Уезжали вместе с рабочими на припозднившемся катафалке. Приятель задремал. А когда проснулся, сообщил, что снилась ему картина Верещагина, но не «Апофеоз войны» с черепушками, а та, на которой батюшка стоит с кадилом среди полузанесенных снегом павших воинов.

Прощаясь, он еще раз назвал меня тунеядцем и сказал: «Возвращайся в Москву».

 

Счет

 

Брату было шесть, сестре – двенадцать. В конце лета их вывезли из Москвы.

Вокзал, ночь, затемнение. Крики, плач. Холодные, неотапливаемые – чтобы не было искр над крышей – вагоны. Ни матрацев, ни одеял. На нижних полках самая мелкота валетом по двое, на верхних – старшие по одному. Наглухо зашторены окна, но свет все равно не зажигают – фонари только у проводников.

Полустанки, разъезды, станции. На станциях – кипяток. Воспитатели заваривают в бидонах чай – морковный, фруктовый, выдают сухие пайки. Семафоры, водокачки, стрелки, тупики, мосты, у мостов охрана, зенитки.

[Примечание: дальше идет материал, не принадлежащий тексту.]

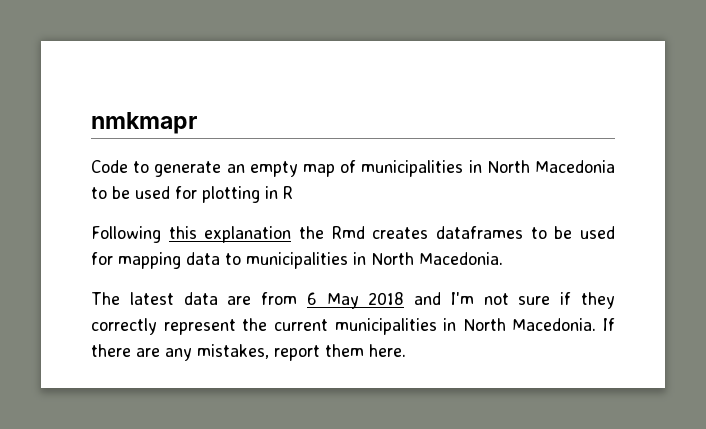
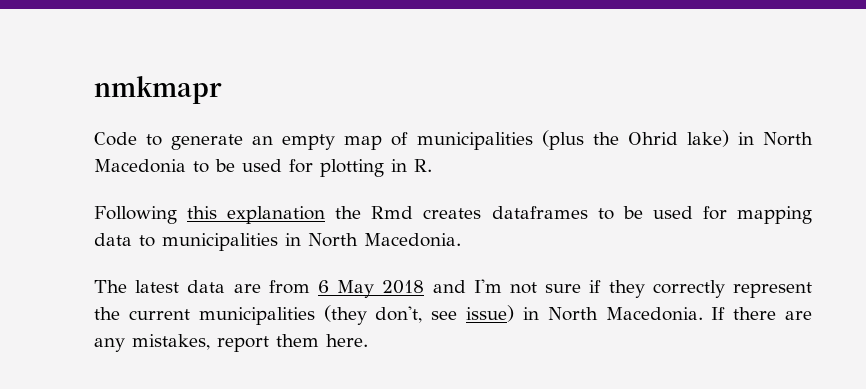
(464, 168) none -> [541,130,729,150] (plus the Ohrid lake)
[283,186,293,199] R -> [414,159,432,172] R.
(437, 326) none -> [323,305,514,325] (they don't, see issue)

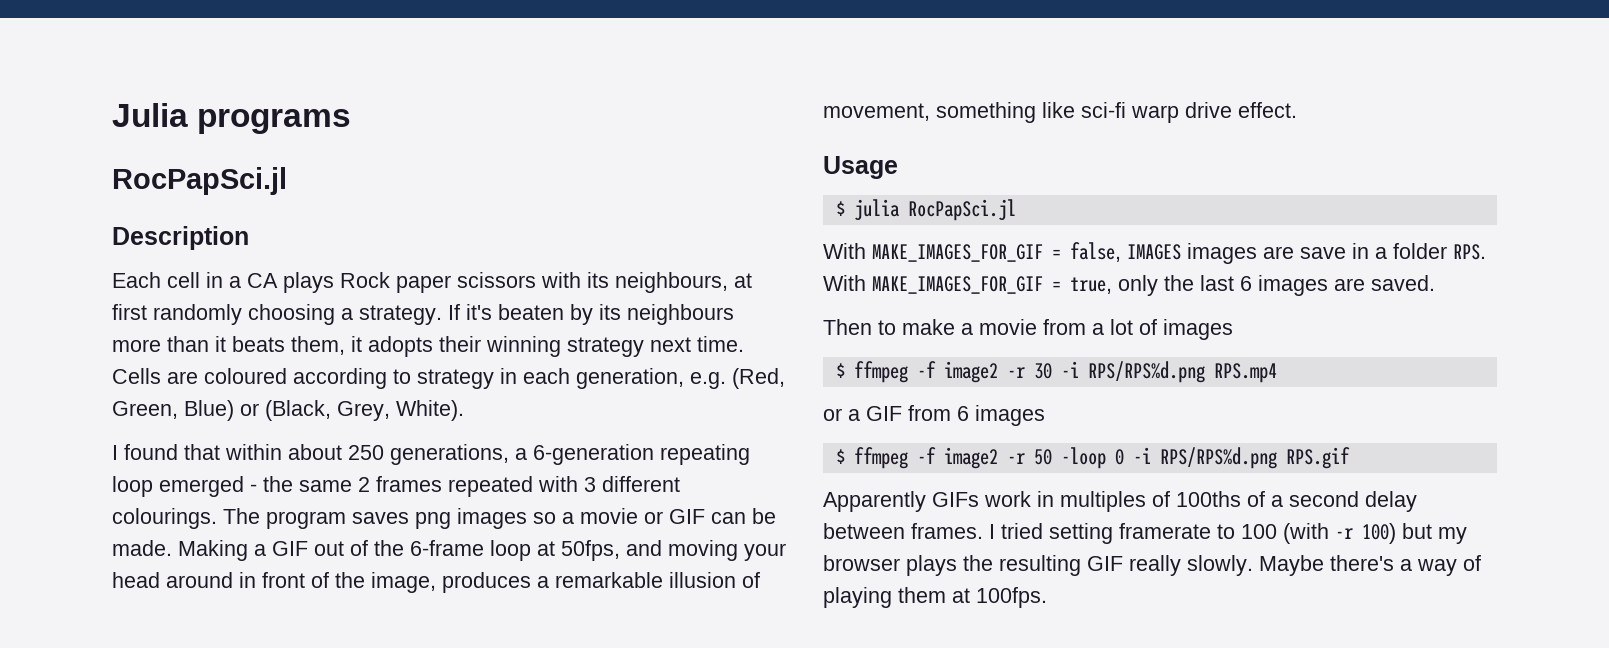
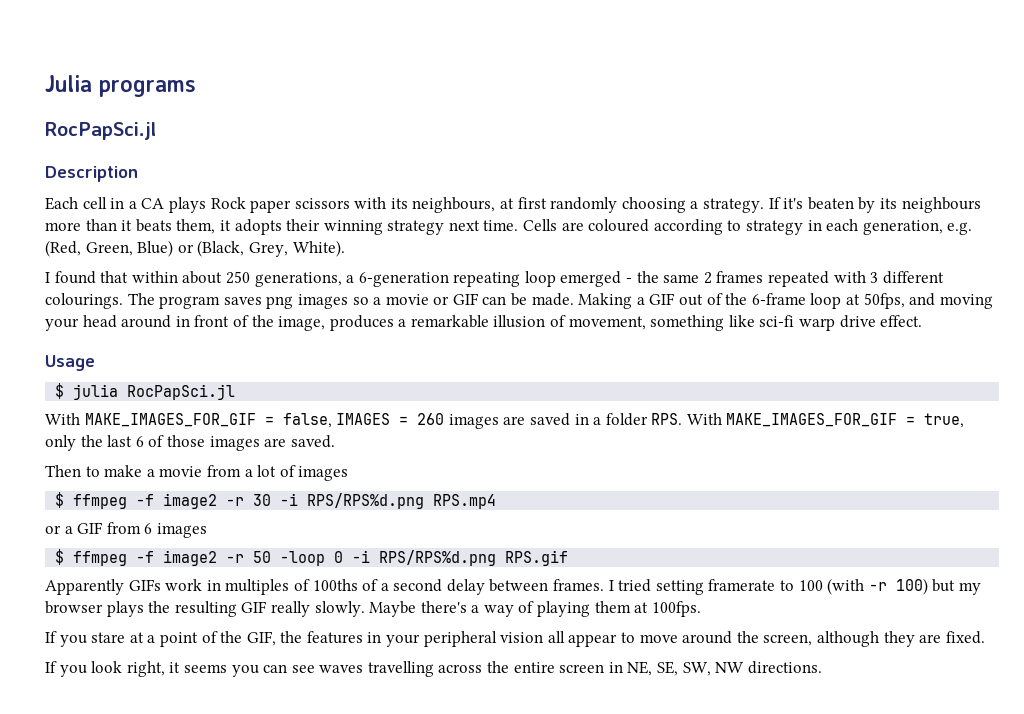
[1187,243,1346,264] images are save -> [399,413,570,429] = 260 images are saved
(1252, 283) none -> [148,435,205,447] of those
(1047, 597) none -> [45,631,985,647] [45,661,822,677] // If you stare at a point of the GIF, the features in your peripheral vision all appear to move around the screen, although they are fixed. // If you look right, it seems you can see waves travelling across the entire screen in NE, SE, SW, NW directions.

Далекая заволжская станция, колонна крытых брезентом грузовиков, разбитый проселок, лужи, грязь. Лес, убранные поля, среди полей – деревеньки. Снова лес, лес, лес. Наконец двухэтажное здание бывшего дома отдыха.

Среди ночи подъем – «тревога». Директор интерната – лихой, веселый мужчина в морской фуражке и летчицкой куртке, с кобурой на боку – выстраивает в коридоре старших, сообщает, что в районе кладбища высадился вражеский парашютист, которого надо обезвредить, и приказывает: «Вперед! Стране нужны только сильные и смелые люди!»

Гонит их на погост, заставляет ползать между могилами, дает «отбой». Одних благодарит «за смелость и мужество», другим выносит взыскания «за предательское малодушие». «Тревоги» отныне следуют через ночь, по ночам же устраиваются пионерские сборы и заседания совета дружины.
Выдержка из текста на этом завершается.